Saved entries:
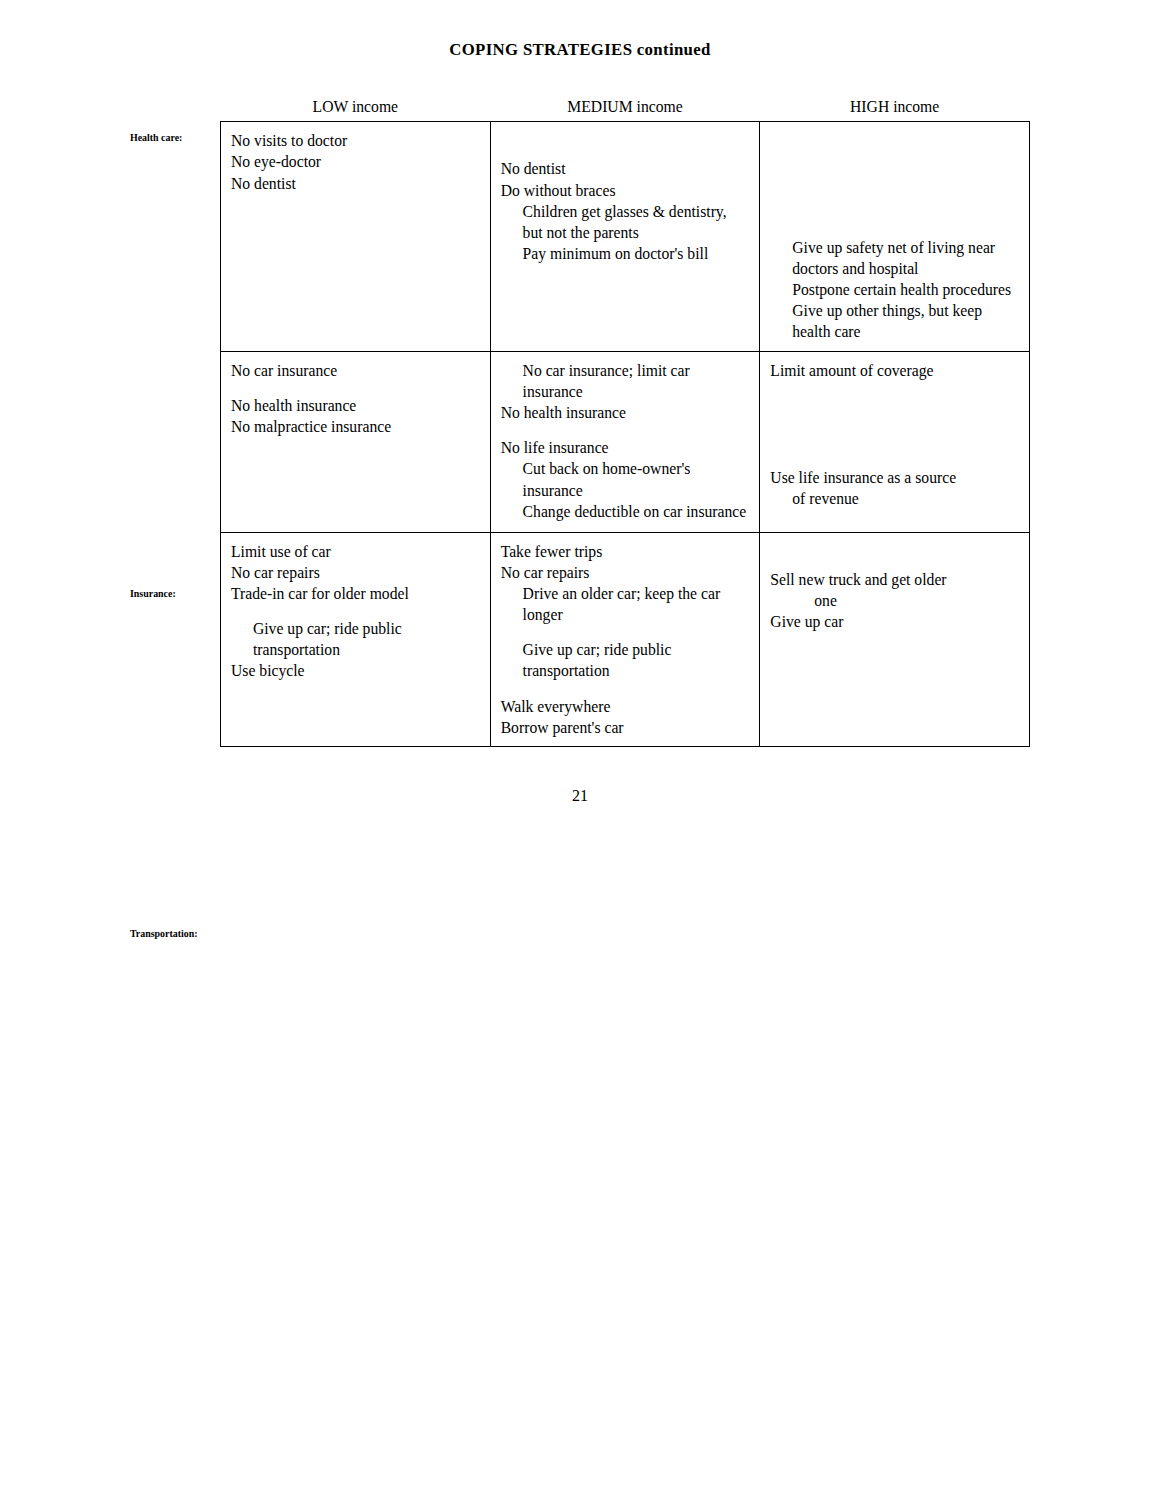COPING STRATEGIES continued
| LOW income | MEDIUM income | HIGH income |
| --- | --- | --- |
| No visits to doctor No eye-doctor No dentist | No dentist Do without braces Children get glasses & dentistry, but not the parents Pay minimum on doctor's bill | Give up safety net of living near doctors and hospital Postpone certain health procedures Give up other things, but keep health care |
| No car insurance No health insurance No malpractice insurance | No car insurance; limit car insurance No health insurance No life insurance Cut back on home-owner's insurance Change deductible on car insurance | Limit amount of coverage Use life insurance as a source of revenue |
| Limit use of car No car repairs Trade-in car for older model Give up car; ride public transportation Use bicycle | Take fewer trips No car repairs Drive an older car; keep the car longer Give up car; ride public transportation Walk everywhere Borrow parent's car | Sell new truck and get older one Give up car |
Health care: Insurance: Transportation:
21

Task to complete
Since only the text is needed, retype the data above exactly and omit the pictures.

Expected answer
COPING STRATEGIES continued
| LOW income | MEDIUM income | HIGH income |
| --- | --- | --- |
| No visits to doctor No eye-doctor No dentist | No dentist Do without braces Children get glasses & dentistry, but not the parents Pay minimum on doctor's bill | Give up safety net of living near doctors and hospital Postpone certain health procedures Give up other things, but keep health care |
| No car insurance No health insurance No malpractice insurance | No car insurance; limit car insurance No health insurance No life insurance Cut back on home-owner's insurance Change deductible on car insurance | Limit amount of coverage Use life insurance as a source of revenue |
| Limit use of car No car repairs Trade-in car for older model Give up car; ride public transportation Use bicycle | Take fewer trips No car repairs Drive an older car; keep the car longer Give up car; ride public transportation Walk everywhere Borrow parent's car | Sell new truck and get older one Give up car |
Health care: Insurance: Transportation:
21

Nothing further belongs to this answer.